From the records below, copy out exactly the lines from the one containing "left eye: (357, 409)" to the one containing "right shoulder: (497, 484)", both included. Add nothing else.

- [Dataset]:
▼

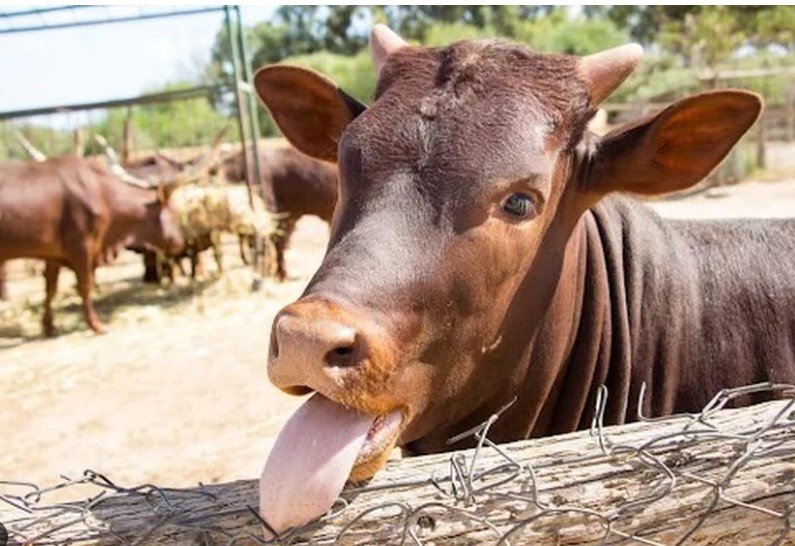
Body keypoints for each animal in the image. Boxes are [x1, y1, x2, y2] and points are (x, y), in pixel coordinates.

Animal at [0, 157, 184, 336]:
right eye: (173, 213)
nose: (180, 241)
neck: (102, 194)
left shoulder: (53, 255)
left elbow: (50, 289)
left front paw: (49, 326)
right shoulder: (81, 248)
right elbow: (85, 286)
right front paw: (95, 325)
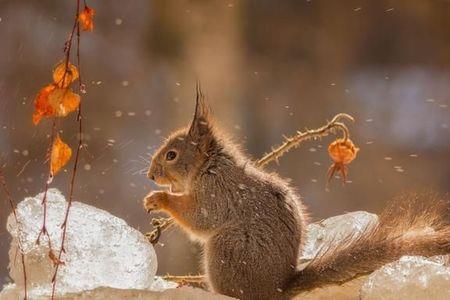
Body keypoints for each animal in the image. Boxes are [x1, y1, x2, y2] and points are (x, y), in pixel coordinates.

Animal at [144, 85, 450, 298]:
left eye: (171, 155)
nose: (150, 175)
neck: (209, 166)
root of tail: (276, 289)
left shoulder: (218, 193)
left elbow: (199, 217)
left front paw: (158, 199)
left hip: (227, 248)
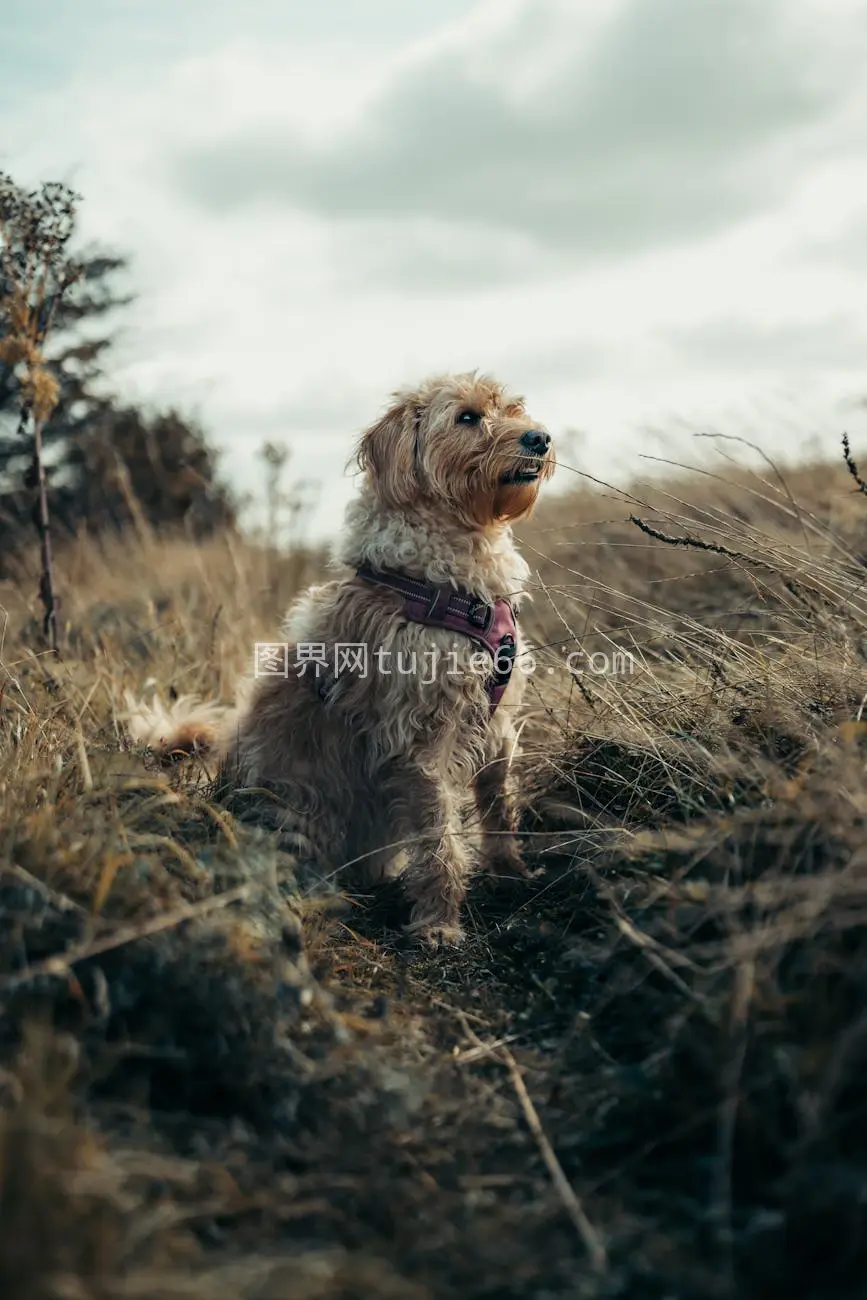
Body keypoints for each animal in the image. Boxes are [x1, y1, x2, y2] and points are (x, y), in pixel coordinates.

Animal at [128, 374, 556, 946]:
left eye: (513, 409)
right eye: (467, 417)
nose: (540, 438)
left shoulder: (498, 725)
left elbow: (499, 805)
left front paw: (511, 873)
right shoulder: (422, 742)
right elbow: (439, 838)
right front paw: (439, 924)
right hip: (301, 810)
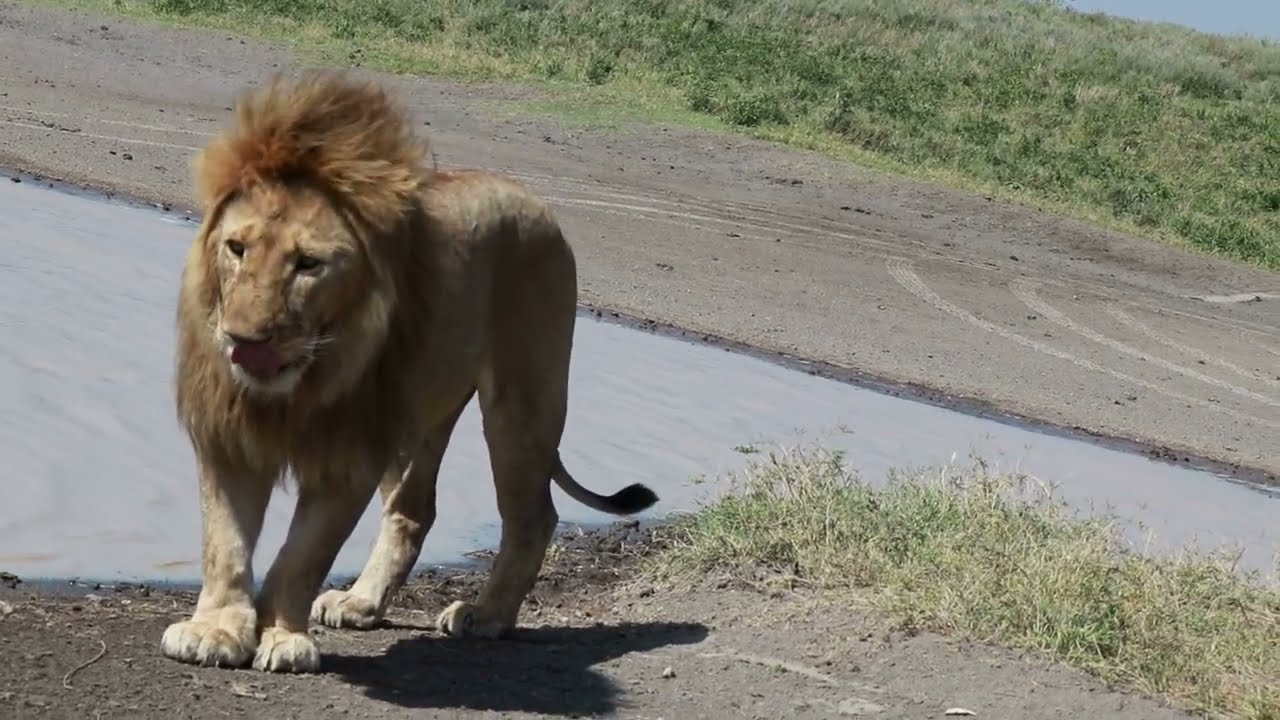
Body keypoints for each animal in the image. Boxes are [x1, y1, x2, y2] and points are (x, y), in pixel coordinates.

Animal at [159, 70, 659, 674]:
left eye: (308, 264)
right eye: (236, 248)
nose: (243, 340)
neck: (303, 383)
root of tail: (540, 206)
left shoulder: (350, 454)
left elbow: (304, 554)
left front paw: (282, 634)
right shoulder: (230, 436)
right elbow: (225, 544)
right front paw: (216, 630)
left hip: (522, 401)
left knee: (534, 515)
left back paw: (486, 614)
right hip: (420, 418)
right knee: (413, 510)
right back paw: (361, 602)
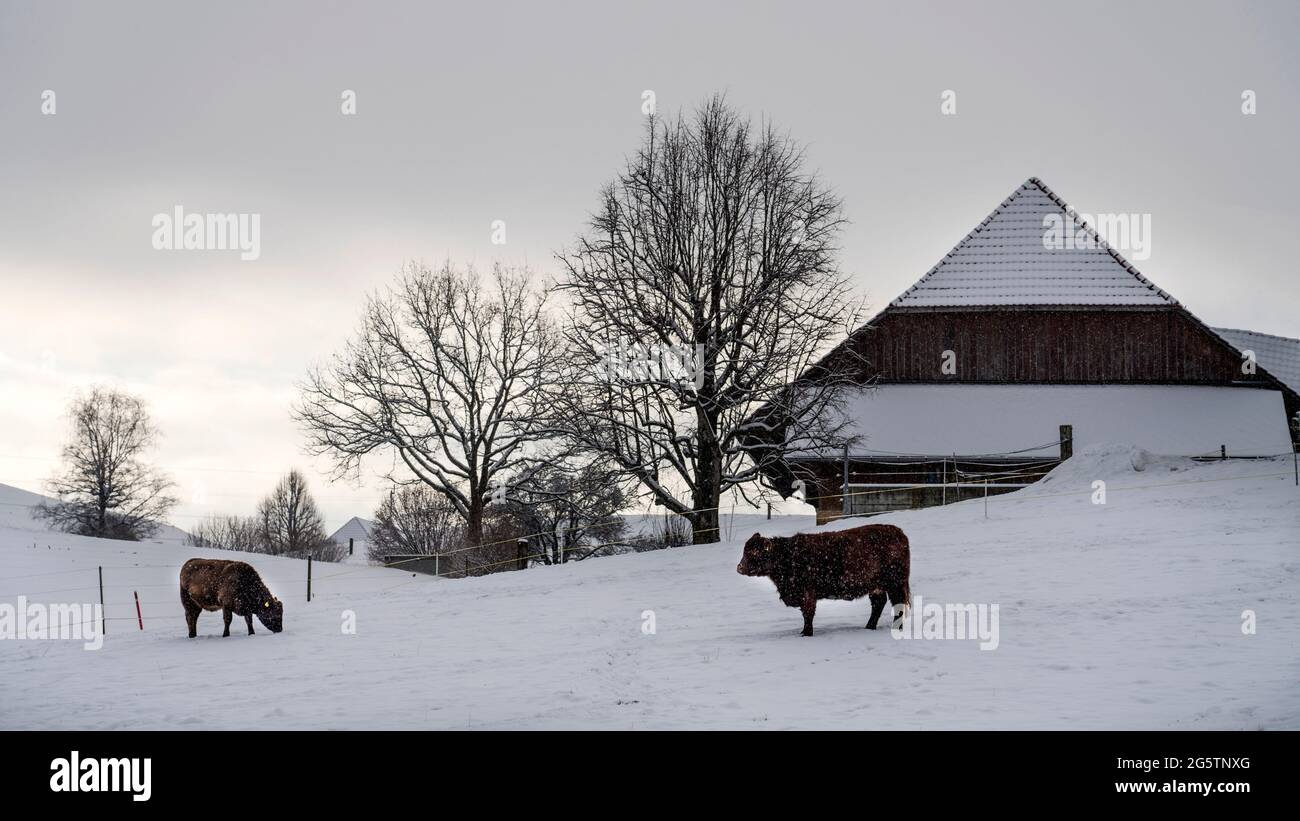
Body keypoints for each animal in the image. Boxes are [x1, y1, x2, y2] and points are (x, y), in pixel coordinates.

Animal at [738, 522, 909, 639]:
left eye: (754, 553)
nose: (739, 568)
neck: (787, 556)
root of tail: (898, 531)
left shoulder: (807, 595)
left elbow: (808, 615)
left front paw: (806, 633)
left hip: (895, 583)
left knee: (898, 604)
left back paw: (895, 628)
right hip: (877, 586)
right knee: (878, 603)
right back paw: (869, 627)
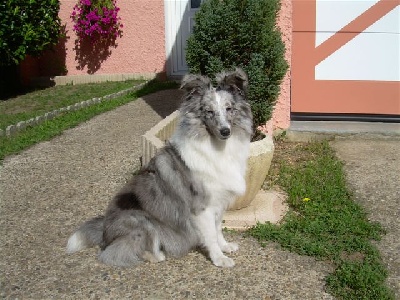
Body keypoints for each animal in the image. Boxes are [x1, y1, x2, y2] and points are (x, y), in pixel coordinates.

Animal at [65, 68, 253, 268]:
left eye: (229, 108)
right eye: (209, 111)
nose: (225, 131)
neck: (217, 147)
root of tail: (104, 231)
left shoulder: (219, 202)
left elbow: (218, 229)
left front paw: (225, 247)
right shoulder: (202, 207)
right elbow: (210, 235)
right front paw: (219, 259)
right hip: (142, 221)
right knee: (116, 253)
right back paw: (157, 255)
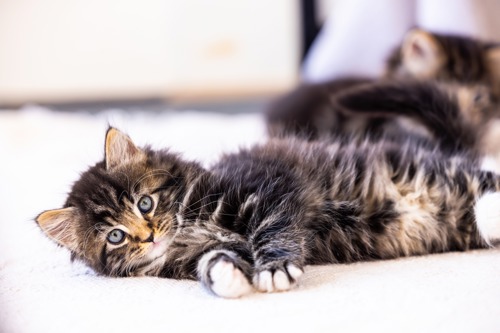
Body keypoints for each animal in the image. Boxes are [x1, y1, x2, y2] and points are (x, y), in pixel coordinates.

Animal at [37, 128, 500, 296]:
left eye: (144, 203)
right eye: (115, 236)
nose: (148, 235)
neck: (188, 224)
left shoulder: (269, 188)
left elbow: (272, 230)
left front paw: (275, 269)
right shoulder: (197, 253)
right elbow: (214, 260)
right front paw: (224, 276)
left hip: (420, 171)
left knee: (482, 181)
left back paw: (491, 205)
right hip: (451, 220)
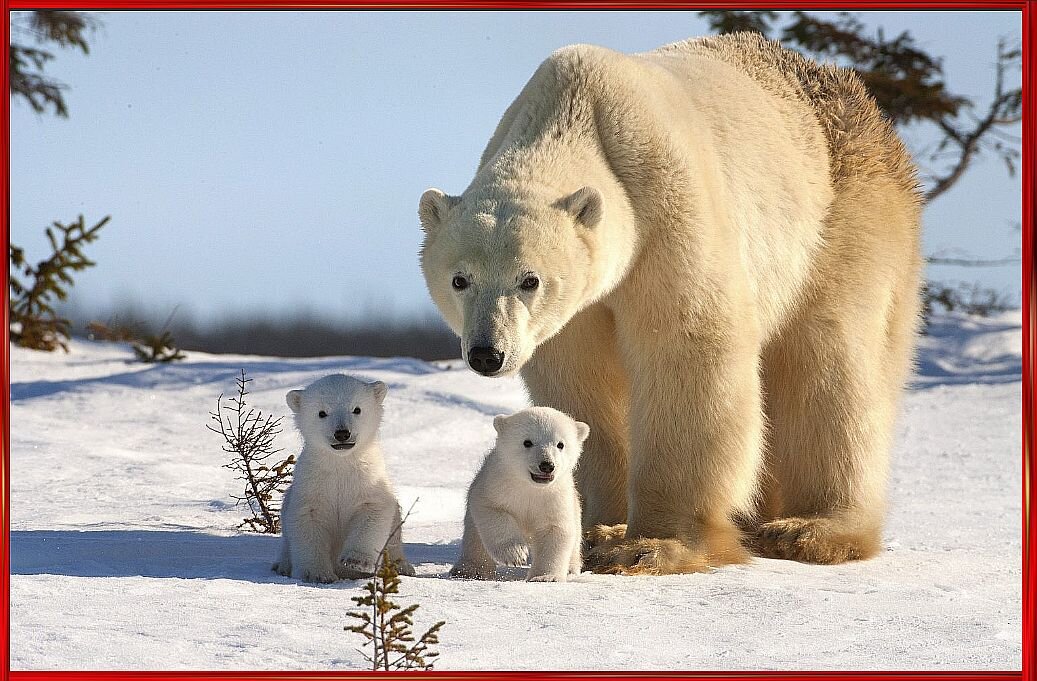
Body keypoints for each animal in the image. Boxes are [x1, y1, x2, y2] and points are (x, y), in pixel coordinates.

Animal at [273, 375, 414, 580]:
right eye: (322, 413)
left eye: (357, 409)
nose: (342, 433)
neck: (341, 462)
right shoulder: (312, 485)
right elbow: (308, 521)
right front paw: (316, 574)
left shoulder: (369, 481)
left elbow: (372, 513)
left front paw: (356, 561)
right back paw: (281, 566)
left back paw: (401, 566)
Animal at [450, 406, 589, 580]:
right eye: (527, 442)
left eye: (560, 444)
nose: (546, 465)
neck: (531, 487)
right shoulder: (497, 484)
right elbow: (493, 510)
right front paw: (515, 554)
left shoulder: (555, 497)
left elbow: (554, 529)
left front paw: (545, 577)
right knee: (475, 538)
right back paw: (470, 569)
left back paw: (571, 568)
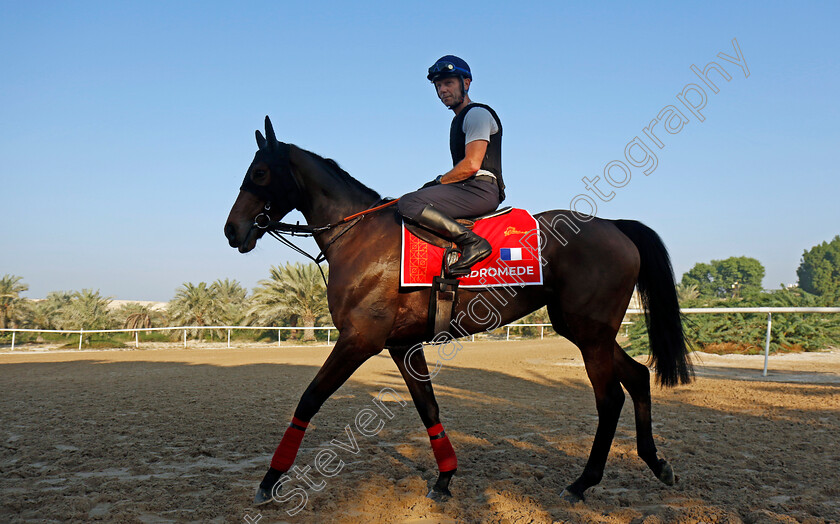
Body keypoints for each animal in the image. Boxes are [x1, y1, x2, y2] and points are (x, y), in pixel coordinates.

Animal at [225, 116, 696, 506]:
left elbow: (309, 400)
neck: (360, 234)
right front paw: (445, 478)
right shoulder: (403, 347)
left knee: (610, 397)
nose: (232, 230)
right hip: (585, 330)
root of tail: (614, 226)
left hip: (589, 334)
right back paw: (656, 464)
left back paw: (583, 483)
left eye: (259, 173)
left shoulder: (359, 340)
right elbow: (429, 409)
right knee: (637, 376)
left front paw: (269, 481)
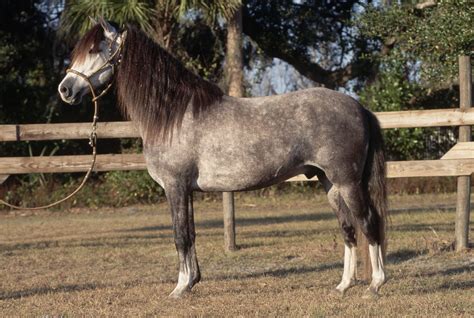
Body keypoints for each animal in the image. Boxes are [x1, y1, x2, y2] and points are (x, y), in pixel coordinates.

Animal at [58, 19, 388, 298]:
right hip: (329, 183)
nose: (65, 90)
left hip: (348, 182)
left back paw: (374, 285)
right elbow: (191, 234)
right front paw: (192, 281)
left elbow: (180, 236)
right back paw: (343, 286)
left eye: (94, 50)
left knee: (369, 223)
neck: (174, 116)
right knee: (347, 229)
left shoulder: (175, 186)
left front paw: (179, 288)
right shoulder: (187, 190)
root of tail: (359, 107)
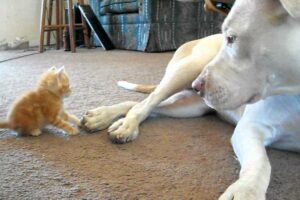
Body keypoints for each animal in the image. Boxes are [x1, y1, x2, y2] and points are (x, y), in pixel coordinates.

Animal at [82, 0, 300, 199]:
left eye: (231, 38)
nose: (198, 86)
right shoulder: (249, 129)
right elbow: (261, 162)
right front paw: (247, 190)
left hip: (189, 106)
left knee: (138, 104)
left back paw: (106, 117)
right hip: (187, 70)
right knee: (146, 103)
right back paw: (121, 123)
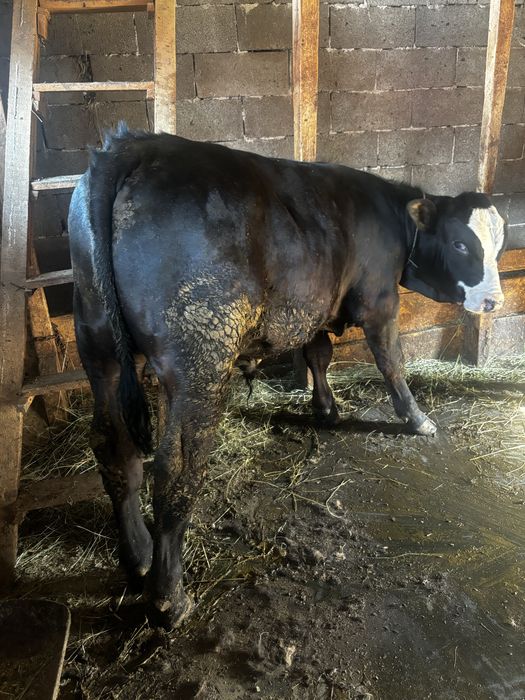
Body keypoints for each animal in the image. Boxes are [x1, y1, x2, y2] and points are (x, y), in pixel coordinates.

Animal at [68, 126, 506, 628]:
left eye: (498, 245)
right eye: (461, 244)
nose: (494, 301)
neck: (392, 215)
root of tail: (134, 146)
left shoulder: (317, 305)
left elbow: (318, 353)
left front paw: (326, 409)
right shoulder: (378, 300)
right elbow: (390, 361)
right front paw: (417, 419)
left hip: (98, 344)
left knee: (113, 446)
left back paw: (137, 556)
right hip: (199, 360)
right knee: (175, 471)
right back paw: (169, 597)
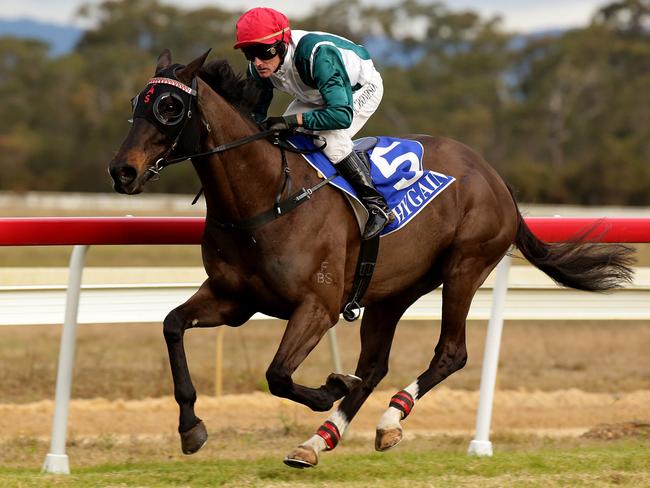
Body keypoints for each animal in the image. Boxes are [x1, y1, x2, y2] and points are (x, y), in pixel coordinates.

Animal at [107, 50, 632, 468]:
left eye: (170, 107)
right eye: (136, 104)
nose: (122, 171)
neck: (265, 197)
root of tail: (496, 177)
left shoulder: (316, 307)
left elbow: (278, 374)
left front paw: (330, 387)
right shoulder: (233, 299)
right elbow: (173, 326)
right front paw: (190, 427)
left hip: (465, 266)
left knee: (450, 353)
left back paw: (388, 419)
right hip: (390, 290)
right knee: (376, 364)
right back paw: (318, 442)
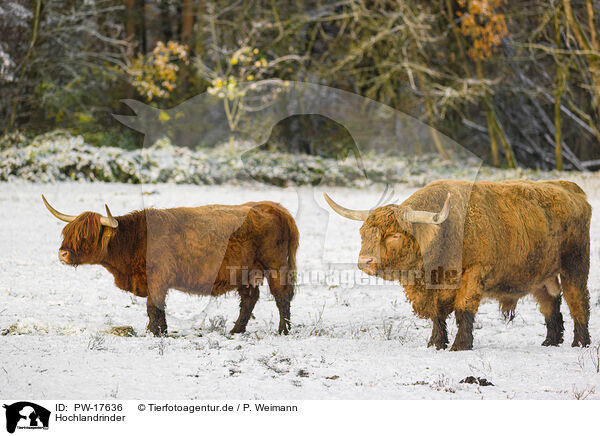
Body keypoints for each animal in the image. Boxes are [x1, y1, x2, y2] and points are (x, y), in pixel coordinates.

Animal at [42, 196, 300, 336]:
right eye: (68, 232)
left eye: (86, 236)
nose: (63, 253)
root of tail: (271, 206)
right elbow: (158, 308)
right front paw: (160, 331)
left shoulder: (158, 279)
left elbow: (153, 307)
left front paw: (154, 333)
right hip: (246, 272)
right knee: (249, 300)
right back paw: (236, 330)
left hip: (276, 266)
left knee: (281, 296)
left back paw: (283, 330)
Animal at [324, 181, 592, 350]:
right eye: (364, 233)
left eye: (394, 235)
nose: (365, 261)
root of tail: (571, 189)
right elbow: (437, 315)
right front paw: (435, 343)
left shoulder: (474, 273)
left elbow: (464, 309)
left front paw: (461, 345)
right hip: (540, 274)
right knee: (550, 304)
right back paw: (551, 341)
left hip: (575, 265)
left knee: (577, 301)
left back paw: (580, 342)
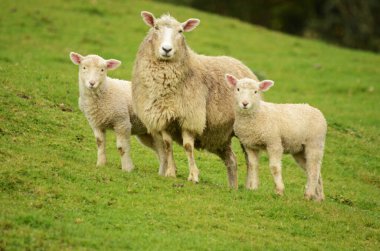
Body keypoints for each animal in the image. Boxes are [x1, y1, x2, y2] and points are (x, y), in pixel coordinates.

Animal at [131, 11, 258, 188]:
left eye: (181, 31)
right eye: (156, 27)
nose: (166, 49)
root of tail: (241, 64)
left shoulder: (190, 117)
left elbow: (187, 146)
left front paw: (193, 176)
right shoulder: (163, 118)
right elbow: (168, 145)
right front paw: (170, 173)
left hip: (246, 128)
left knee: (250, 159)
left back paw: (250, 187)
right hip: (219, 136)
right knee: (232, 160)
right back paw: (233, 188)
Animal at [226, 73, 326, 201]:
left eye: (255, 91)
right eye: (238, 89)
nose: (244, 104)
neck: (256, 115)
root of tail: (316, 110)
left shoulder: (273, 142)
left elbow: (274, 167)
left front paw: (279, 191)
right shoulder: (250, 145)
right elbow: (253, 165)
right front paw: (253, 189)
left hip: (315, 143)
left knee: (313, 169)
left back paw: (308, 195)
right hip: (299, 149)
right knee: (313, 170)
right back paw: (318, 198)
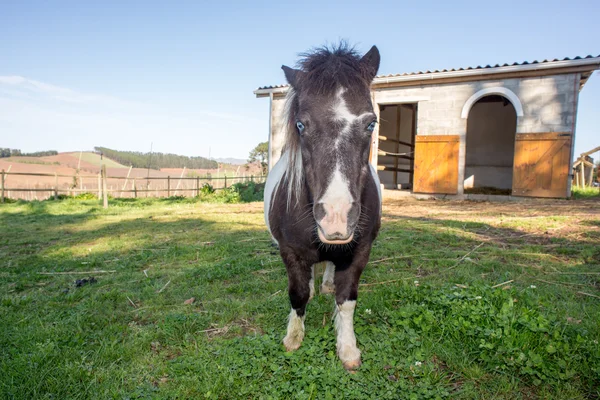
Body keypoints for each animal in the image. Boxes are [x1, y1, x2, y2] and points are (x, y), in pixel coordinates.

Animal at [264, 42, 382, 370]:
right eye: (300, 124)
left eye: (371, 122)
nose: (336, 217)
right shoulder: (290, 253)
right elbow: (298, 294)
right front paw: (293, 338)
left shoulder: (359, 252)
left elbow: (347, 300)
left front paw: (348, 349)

▲

- [Output of the task]:
left eye: (357, 409)
nose: (342, 433)
neck: (341, 462)
right shoulder: (312, 485)
right elbow: (308, 521)
right front paw: (316, 574)
left shoulder: (369, 481)
left elbow: (372, 513)
left front paw: (356, 561)
right back paw: (281, 566)
left back paw: (401, 566)
Animal at [450, 406, 589, 580]:
right eye: (527, 442)
left eye: (560, 444)
nose: (546, 465)
neck: (531, 487)
right shoulder: (497, 484)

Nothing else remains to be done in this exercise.